> _What to work on_: Repeat every line of the data exactly, but not the pictures.

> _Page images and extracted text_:
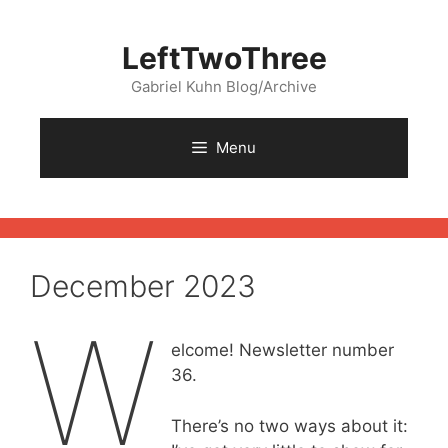
Skip
to
LeftTwoThree
content
Gabriel Kuhn Blog/Archive
Menu
December 2023
W
elcome! Newsletter number
36.
There’s no two ways about it:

> _Solution to the exercise_:
Skip
to
LeftTwoThree
content
Gabriel Kuhn Blog/Archive
Menu
December 2023
W
elcome! Newsletter number
36.
There’s no two ways about it:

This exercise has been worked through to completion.